Segment Start: PROVIDED DATA

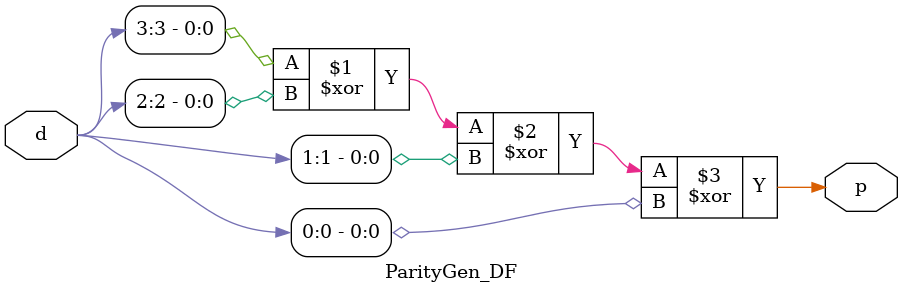
<source format=v>
`timescale 1ns / 1ps


module ParityGen_DF(input [3:0]d, output p);
assign p=d[3]^d[2]^d[1]^d[0]; //even parity
// assign p=~(d[3]^d[2]^d[1]^d[0]);  //odd parity
endmodule

</source>
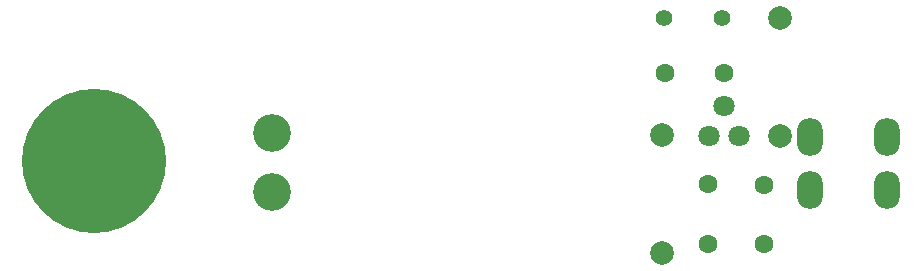
<source format=gbs>
G04*
G04 #@! TF.GenerationSoftware,Altium Limited,Altium Designer,21.0.8 (223)*
G04*
G04 Layer_Color=16711935*
%FSLAX44Y44*%
%MOMM*%
G71*
G04*
G04 #@! TF.SameCoordinates,403E8028-421C-4CEE-AC17-E54D717F3EFD*
G04*
G04*
G04 #@! TF.FilePolarity,Negative*
G04*
G01*
G75*
%ADD19C,3.2032*%
%ADD22C,1.6032*%
%ADD23C,1.4032*%
%ADD24C,2.0032*%
%ADD25C,1.8032*%
%ADD26O,2.2032X3.2032*%
%ADD27C,12.2032*%
D19*
X325250Y328250D02*
D03*
Y278250D02*
D03*
D22*
X741500Y283750D02*
D03*
Y233750D02*
D03*
X657275Y378975D02*
D03*
X707275D02*
D03*
X694000Y234250D02*
D03*
Y284250D02*
D03*
D23*
X656450Y425250D02*
D03*
X706250D02*
D03*
D24*
X755000Y425500D02*
D03*
Y325500D02*
D03*
X655500Y226500D02*
D03*
Y326500D02*
D03*
D25*
X707300Y350900D02*
D03*
X720000Y325500D02*
D03*
X694600D02*
D03*
D26*
X845750Y324555D02*
D03*
Y279555D02*
D03*
X780750Y324555D02*
D03*
Y279555D02*
D03*
D27*
X174250Y304000D02*
D03*
M02*

</source>
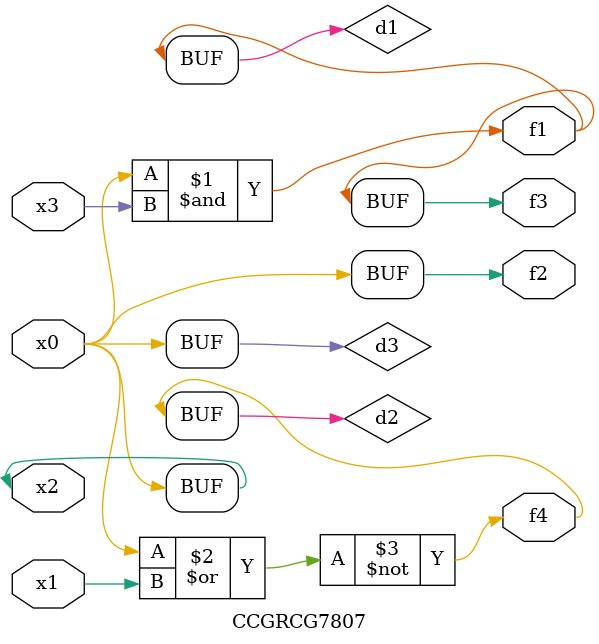
<source format=v>
module CCGRCG7807(
	input x0, x1, x2, x3,
	output f1, f2, f3, f4
);

	wire d1, d2, d3;

	and (d1, x2, x3);
	nor (d2, x0, x1);
	buf (d3, x0, x2);
	assign f1 = d1;
	assign f2 = d3;
	assign f3 = d1;
	assign f4 = d2;
endmodule

</source>
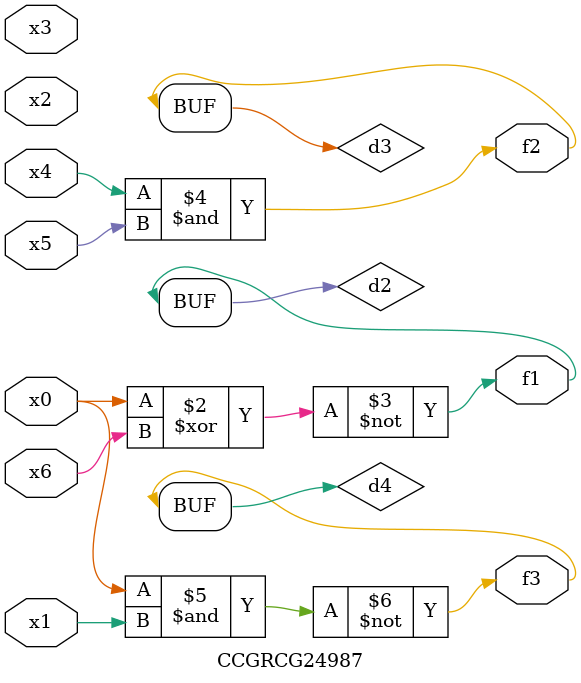
<source format=v>
module CCGRCG24987(
	input x0, x1, x2, x3, x4, x5, x6,
	output f1, f2, f3
);

	wire d1, d2, d3, d4;

	nor (d1, x0);
	xnor (d2, x0, x6);
	and (d3, x4, x5);
	nand (d4, x0, x1);
	assign f1 = d2;
	assign f2 = d3;
	assign f3 = d4;
endmodule

</source>
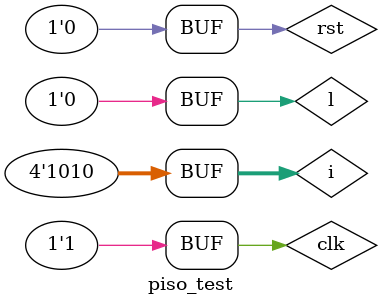
<source format=v>
`timescale 1ns / 1ps


module piso_test;

	// Inputs
	reg [3:0] i;
	reg rst;
	reg clk;
	reg l;

	// Outputs
	wire o;

	// Instantiate the Unit Under Test (UUT)
	piso uut (
		.i(i), 
		.o(o), 
		.rst(rst), 
		.clk(clk),
		.l(l)
	);

	initial begin
		clk = 0; #10; i = 4'b1010; clk = 1;l=1;
		rst = 0;	#10;
		clk = 0; #10; clk = 1; l = 0;	#10;
		clk = 0;	#10; clk = 1; l = 0;	#10;
		clk = 0;	#10; clk = 1; l = 0;	#10;
		clk = 0;	#10; clk = 1; l = 0;

	end
      
endmodule


</source>
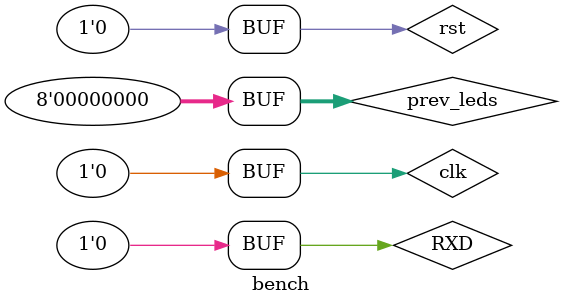
<source format=v>
module bench();
   reg clk;
   wire rst = 0; 
   wire [7:0] leds;
   reg  RXD = 1'b0;
   wire TXD;

   SOC uut(
     .i_clk(clk),
     .i_rst(rst),
     .o_leds(leds),
     .RXD(RXD),
     .TXD(TXD)
   );
   
   reg[7:0] prev_leds = 0;

   initial begin
      clk = 0;
   end
   always begin        
      #4.9	clk = 1; // half timescale on
      #5		clk = 0; //	half timescale off    
      #0.1;          // some delay       
   end

endmodule 
</source>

Segment End: PROVIDED DATA

> **WHAT THE TASK REQUIRES**
Reproduce every line of the data above, exactly as it stands, but not the pictures.

> **THE COMPLETED TASK**
<source format=v>
`timescale 1ns / 1ps


module ParityGen_DF(input [3:0]d, output p);
assign p=d[3]^d[2]^d[1]^d[0]; //even parity
// assign p=~(d[3]^d[2]^d[1]^d[0]);  //odd parity
endmodule

</source>
<source format=gbs>
G04*
G04 #@! TF.GenerationSoftware,Altium Limited,Altium Designer,21.0.8 (223)*
G04*
G04 Layer_Color=16711935*
%FSLAX44Y44*%
%MOMM*%
G71*
G04*
G04 #@! TF.SameCoordinates,403E8028-421C-4CEE-AC17-E54D717F3EFD*
G04*
G04*
G04 #@! TF.FilePolarity,Negative*
G04*
G01*
G75*
%ADD19C,3.2032*%
%ADD22C,1.6032*%
%ADD23C,1.4032*%
%ADD24C,2.0032*%
%ADD25C,1.8032*%
%ADD26O,2.2032X3.2032*%
%ADD27C,12.2032*%
D19*
X325250Y328250D02*
D03*
Y278250D02*
D03*
D22*
X741500Y283750D02*
D03*
Y233750D02*
D03*
X657275Y378975D02*
D03*
X707275D02*
D03*
X694000Y234250D02*
D03*
Y284250D02*
D03*
D23*
X656450Y425250D02*
D03*
X706250D02*
D03*
D24*
X755000Y425500D02*
D03*
Y325500D02*
D03*
X655500Y226500D02*
D03*
Y326500D02*
D03*
D25*
X707300Y350900D02*
D03*
X720000Y325500D02*
D03*
X694600D02*
D03*
D26*
X845750Y324555D02*
D03*
Y279555D02*
D03*
X780750Y324555D02*
D03*
Y279555D02*
D03*
D27*
X174250Y304000D02*
D03*
M02*

</source>
<source format=v>
module CCGRCG7807(
	input x0, x1, x2, x3,
	output f1, f2, f3, f4
);

	wire d1, d2, d3;

	and (d1, x2, x3);
	nor (d2, x0, x1);
	buf (d3, x0, x2);
	assign f1 = d1;
	assign f2 = d3;
	assign f3 = d1;
	assign f4 = d2;
endmodule

</source>
<source format=v>
module CCGRCG24987(
	input x0, x1, x2, x3, x4, x5, x6,
	output f1, f2, f3
);

	wire d1, d2, d3, d4;

	nor (d1, x0);
	xnor (d2, x0, x6);
	and (d3, x4, x5);
	nand (d4, x0, x1);
	assign f1 = d2;
	assign f2 = d3;
	assign f3 = d4;
endmodule

</source>
<source format=v>
`timescale 1ns / 1ps


module piso_test;

	// Inputs
	reg [3:0] i;
	reg rst;
	reg clk;
	reg l;

	// Outputs
	wire o;

	// Instantiate the Unit Under Test (UUT)
	piso uut (
		.i(i), 
		.o(o), 
		.rst(rst), 
		.clk(clk),
		.l(l)
	);

	initial begin
		clk = 0; #10; i = 4'b1010; clk = 1;l=1;
		rst = 0;	#10;
		clk = 0; #10; clk = 1; l = 0;	#10;
		clk = 0;	#10; clk = 1; l = 0;	#10;
		clk = 0;	#10; clk = 1; l = 0;	#10;
		clk = 0;	#10; clk = 1; l = 0;

	end
      
endmodule


</source>
<source format=v>
module bench();
   reg clk;
   wire rst = 0; 
   wire [7:0] leds;
   reg  RXD = 1'b0;
   wire TXD;

   SOC uut(
     .i_clk(clk),
     .i_rst(rst),
     .o_leds(leds),
     .RXD(RXD),
     .TXD(TXD)
   );
   
   reg[7:0] prev_leds = 0;

   initial begin
      clk = 0;
   end
   always begin        
      #4.9	clk = 1; // half timescale on
      #5		clk = 0; //	half timescale off    
      #0.1;          // some delay       
   end

endmodule 
</source>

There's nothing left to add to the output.